Pastor Mike made a comment today in his sermon on Joseph, how he’s both good looking and well built, which, while most people consider desirable, can be dangerous on a moral level. Specifically, they cause people like Potiphar’s wife to tempt him into sin.

I actually think about stuff like this a lot, personal attributes that nearly everyone want, which are actually a hindrance morally or spiritually.

For example, good taste. Whether it’s good taste in food, clothes, music, movies, or whatever, everyone wants to have good taste, but is there anything spiritually good about it? I honestly want to know. As I see it, only bad can come out of it. You don’t get more personal enjoyment from it: you’re harder to please, less satisfied in general by those things for which you have taste, and it takes more effort or resources to satisfy your tastes. And the constant temptation of good taste is to look down on others who don’t share that taste. It’s a battle to have good taste and not turn into a snob. And none of that is good. So spiritually speaking, what good is good taste? It seems to me in many ways a curse.

I was reminded of this at Connie and Marshall’s 3rd wedding. I’m not saying I have the best musical taste in the world, but I am fairly discerning and have strong opinions about music. I was struck by the wedding because I fully agreed with the pianist’s playing (except for 2 chord choices in the second worship song). But I could not remember the last time I was completely satisfied by the piano playing at a wedding I attended (including my own playing). That made me sad. My discernment brings me less satisfaction and makes me look down on people, which sucks. It’s a curse.

I suppose the sweet spot is to have discernment that allows one to bless others and still not look down on others who don’t have that. It’s just hard is all. Fortunately, outside of certain foods and music (and some people would question even that) I have very little good taste. And I’m thinking maybe that’s a good thing morally. So like with Abby, I’m just wondering, why should we cultivate good taste in her? What benefit does that do to her character? Maybe it’s better for her soul if she never develops refined tastes in things. We’ll see how that goes over when she comes home from school crying because the kids made fun of how daddy dressed her like an engineer.

So yeah, anyway, I think a lot about things we covet, like looks and talents, and the effect they have on our moral character. I do believe that it is more difficult for extremely beautiful people to have strong moral character. Obviously, like Joseph, many of them do; I’m just think it’s harder. To make a huge generality with many exceptions, while growing up I always felt that the good-looking / popular kids tended to have lower standards of morality. So for a long time, I preferred hanging out with “losers”, the unpopular crowd (not that I had much choice), and honest to God, the reason was I believed that they had higher moral character.

Then I realized that I was wrong; they didn’t mess around not because of their character, but simply because they lacked opportunity. Like, I didn’t attend, but I’ve heard that those CTY camps for “talented” high-schoolers were basically sex camps for nerds. If they have the opportunity, they’re just as base as the popular kids.

But still, whether by choice or circumstance, it’s better not to compromise morally.
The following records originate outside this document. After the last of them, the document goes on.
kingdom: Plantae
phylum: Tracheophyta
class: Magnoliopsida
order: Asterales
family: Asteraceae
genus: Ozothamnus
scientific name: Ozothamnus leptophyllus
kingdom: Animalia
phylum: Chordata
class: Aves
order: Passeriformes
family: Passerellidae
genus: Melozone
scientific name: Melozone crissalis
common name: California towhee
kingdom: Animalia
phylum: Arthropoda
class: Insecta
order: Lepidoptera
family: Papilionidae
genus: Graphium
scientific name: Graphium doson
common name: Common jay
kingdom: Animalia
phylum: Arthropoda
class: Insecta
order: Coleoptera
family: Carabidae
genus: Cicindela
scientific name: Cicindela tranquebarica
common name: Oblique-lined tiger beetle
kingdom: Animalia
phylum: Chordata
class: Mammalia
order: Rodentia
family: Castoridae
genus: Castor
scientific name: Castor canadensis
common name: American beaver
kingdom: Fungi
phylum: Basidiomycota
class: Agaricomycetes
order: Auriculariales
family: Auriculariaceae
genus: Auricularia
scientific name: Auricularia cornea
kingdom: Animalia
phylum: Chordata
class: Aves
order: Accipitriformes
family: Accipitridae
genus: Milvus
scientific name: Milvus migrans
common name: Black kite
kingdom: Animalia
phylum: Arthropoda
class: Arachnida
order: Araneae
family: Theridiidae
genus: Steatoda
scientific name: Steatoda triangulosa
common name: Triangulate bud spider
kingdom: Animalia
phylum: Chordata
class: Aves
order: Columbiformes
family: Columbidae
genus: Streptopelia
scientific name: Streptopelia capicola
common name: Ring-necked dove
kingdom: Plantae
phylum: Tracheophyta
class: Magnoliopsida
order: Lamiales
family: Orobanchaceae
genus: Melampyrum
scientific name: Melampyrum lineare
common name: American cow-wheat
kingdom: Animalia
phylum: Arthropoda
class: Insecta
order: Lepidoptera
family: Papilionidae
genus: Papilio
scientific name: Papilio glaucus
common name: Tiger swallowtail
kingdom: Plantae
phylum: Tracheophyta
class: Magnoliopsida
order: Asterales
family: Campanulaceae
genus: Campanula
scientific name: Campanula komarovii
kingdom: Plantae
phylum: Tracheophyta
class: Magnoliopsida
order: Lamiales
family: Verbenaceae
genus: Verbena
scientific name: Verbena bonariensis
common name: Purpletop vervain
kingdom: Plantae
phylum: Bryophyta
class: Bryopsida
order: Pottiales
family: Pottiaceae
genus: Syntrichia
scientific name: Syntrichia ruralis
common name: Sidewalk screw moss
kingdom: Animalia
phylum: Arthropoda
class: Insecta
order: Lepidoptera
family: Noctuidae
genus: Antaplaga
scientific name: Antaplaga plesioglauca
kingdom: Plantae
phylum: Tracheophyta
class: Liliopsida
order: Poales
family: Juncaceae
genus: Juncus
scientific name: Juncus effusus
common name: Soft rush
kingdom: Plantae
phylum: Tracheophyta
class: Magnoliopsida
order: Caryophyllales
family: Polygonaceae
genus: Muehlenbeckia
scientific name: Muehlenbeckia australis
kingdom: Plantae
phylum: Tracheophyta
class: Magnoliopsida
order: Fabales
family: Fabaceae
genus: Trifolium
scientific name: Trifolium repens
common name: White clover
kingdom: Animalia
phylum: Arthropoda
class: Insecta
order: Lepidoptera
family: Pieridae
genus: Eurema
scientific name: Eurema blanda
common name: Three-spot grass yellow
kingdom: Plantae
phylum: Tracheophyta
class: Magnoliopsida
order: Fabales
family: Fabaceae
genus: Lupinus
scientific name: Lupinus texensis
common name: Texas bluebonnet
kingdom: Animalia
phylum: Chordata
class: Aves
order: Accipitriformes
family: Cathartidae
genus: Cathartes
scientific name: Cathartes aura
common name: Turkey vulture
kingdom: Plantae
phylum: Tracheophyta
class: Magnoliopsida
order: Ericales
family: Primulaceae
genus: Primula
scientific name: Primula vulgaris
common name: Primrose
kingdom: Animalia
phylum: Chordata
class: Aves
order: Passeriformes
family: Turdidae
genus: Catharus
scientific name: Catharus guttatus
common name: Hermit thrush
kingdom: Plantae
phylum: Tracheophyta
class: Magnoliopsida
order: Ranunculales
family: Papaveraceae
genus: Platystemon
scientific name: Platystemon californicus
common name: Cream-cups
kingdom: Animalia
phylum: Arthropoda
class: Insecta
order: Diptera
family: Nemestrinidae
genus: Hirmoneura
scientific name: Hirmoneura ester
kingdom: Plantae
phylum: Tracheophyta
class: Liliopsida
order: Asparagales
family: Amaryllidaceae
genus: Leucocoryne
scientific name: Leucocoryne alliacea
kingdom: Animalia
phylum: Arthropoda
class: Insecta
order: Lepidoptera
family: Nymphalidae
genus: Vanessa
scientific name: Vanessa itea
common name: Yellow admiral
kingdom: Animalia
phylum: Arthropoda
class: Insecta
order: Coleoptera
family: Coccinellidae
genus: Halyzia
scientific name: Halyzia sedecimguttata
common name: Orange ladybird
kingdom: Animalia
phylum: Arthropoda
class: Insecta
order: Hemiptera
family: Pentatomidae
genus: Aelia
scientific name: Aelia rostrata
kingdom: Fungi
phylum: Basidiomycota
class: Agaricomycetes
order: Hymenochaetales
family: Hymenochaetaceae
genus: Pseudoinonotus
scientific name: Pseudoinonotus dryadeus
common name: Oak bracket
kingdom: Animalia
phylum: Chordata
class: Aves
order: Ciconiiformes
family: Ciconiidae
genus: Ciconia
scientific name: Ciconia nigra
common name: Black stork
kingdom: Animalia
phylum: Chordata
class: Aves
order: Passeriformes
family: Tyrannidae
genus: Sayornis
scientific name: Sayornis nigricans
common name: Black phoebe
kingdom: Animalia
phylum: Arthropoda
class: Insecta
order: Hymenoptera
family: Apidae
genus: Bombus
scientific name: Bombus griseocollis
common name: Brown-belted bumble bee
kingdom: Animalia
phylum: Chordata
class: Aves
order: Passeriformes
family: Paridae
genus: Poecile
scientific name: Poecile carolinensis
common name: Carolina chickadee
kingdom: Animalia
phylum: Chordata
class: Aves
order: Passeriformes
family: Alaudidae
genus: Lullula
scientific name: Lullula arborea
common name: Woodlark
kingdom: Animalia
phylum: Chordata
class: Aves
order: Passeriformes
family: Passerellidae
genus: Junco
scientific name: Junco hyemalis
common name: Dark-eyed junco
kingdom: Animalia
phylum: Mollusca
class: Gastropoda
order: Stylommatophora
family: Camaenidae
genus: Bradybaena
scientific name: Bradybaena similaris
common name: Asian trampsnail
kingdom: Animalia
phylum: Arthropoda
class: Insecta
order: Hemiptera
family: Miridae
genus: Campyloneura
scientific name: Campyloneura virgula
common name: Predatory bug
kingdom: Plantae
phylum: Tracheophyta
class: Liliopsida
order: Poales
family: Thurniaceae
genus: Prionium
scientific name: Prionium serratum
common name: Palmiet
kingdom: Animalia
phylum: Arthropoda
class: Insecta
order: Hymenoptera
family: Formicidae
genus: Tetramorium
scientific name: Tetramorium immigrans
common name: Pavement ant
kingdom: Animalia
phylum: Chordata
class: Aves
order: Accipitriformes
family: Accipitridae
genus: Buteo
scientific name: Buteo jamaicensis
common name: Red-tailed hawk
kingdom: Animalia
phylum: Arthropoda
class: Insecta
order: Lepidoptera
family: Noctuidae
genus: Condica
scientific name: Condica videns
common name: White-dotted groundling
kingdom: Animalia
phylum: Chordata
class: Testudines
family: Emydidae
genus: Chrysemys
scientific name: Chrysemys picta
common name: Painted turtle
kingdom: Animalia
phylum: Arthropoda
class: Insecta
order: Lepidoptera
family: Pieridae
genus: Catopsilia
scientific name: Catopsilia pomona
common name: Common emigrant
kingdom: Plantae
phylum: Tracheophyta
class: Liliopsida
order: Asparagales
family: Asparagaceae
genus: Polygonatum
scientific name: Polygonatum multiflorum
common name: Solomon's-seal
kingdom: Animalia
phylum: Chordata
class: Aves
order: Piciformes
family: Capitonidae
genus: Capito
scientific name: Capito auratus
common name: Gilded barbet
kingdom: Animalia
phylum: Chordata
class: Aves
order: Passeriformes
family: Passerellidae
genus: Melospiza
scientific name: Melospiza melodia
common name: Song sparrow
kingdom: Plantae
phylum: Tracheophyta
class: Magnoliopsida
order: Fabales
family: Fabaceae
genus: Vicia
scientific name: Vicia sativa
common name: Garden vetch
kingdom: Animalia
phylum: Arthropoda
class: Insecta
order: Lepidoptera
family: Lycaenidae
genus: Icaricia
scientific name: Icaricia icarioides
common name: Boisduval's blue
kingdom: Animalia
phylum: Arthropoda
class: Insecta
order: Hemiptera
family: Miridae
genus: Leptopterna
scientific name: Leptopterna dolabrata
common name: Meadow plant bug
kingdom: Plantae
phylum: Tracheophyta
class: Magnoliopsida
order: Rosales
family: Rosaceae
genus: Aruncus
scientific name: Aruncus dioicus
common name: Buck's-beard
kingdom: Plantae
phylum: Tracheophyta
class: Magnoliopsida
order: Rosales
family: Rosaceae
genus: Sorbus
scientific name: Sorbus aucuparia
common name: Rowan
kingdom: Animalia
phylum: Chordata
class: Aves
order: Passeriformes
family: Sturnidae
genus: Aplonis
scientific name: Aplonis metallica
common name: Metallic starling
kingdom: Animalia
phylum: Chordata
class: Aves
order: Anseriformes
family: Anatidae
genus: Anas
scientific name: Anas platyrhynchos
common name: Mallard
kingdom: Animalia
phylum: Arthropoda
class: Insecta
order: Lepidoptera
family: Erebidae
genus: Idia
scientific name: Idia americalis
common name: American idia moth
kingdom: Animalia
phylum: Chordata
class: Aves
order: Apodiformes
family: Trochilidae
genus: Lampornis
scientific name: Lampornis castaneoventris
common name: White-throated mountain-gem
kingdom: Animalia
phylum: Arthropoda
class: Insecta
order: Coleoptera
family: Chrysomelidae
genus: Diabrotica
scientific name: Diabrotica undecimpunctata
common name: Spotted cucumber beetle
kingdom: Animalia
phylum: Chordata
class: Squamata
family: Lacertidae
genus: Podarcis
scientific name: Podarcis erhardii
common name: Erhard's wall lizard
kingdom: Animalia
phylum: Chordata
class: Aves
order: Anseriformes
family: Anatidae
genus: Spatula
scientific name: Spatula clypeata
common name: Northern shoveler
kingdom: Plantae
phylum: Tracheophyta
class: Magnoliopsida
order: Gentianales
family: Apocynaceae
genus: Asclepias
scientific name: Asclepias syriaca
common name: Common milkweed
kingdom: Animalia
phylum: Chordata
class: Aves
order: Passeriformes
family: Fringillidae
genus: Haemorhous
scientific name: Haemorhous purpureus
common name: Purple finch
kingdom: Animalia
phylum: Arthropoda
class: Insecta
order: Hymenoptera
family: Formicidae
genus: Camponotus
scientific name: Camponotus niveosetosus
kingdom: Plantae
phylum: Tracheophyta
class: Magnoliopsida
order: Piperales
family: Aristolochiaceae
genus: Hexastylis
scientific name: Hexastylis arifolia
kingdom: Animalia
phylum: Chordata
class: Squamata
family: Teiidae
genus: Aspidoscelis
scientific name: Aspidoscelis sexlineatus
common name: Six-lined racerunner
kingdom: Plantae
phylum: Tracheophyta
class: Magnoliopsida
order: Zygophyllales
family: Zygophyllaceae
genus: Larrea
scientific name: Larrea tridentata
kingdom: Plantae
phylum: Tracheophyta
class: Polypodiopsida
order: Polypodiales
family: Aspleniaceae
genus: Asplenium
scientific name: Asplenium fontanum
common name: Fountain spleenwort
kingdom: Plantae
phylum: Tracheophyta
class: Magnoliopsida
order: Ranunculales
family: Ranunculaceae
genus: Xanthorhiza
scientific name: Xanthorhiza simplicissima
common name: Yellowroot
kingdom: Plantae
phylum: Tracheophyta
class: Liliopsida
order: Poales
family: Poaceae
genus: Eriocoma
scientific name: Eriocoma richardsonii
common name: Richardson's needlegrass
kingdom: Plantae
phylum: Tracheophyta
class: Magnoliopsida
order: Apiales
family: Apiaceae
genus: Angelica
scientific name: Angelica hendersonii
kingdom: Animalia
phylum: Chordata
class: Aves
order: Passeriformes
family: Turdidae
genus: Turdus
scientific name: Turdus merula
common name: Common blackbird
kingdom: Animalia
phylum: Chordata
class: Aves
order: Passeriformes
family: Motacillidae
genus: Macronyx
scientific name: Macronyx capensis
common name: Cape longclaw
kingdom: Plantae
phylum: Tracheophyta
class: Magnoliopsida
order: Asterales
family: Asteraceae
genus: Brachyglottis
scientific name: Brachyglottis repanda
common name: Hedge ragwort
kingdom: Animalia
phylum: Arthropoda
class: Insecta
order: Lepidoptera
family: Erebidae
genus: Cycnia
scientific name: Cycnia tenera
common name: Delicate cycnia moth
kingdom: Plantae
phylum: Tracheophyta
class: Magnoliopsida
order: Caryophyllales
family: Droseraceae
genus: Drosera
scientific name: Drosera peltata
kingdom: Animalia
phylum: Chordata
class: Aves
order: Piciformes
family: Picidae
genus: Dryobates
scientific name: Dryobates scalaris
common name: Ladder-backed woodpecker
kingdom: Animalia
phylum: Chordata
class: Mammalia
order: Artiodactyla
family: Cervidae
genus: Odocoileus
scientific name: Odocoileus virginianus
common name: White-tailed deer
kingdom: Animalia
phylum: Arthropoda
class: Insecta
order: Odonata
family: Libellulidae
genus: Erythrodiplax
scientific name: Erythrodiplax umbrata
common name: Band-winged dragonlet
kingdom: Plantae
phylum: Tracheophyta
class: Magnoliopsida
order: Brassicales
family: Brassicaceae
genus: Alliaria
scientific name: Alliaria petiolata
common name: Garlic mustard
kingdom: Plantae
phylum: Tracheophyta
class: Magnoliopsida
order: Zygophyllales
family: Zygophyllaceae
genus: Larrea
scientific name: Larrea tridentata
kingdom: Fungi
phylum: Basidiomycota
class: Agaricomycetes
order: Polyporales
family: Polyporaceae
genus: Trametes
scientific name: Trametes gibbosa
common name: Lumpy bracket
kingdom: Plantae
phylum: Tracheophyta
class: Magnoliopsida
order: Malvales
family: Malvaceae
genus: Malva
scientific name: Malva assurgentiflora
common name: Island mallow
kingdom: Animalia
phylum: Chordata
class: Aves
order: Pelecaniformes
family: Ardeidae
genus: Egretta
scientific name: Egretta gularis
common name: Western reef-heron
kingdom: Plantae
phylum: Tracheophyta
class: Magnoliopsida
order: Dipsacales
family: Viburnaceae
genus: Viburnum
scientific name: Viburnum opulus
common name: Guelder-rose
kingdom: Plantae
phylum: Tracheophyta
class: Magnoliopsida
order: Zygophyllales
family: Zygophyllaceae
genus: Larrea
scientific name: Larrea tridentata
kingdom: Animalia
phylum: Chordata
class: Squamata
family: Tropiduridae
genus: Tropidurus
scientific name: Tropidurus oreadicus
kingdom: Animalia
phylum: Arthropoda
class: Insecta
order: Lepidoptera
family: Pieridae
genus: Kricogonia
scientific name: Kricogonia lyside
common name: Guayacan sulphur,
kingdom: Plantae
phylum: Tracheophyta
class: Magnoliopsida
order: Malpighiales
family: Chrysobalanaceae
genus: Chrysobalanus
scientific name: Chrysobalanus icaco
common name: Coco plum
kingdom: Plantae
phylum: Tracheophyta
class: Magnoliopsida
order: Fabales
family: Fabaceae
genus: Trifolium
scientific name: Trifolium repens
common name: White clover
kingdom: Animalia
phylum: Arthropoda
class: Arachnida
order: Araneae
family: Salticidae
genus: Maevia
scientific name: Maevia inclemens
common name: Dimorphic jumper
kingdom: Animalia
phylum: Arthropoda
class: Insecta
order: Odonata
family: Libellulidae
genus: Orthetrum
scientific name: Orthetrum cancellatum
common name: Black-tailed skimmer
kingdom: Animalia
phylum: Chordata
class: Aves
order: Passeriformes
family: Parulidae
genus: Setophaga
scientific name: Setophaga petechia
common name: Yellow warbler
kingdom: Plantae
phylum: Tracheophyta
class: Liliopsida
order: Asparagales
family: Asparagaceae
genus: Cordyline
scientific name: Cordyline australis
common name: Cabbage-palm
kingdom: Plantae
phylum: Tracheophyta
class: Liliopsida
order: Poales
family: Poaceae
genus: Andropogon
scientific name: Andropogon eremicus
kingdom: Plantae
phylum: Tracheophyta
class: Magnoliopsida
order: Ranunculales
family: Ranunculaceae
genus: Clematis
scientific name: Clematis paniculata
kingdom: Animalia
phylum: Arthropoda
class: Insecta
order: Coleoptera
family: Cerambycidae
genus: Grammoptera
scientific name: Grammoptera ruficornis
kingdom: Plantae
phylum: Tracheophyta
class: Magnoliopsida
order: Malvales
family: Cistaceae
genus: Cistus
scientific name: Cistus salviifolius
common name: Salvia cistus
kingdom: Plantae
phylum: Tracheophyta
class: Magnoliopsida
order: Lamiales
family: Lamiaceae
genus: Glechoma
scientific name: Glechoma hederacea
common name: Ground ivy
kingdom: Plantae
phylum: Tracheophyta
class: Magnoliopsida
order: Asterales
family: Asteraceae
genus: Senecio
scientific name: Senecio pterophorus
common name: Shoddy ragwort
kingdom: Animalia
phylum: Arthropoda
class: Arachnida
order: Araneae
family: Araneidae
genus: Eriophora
So this might be odd, but I’ve always wanted my kids to not be too good looking. My ideal is that they be like Jieun, who was somewhat of an ugly duckling. I’m not saying that’s the reason she turned out to be the woman of character she is, but I think it helped. And since I care much more about my childrens’ character than anything else, I kind of don’t want them to be too attractive as kids. Because it does affect them.

I guess there’s a kind of balance to it. I think it’s kind of like with what Proverbs 30:8-9 has to say about money. Too much money, and we may disown God. Too little, and we may steal and dishonor God. I kind of think other things like looks are the same way: too much and we are more inclined or tempted to compromise, too little and we become too bitter.

Anyway, I think about stuff like this all the time. How will I raise children of character? What kinds of stuff influences their character? It matters a lot to me. I just hope in the meantime I’m not too much a hypocrite and that they don’t hate me.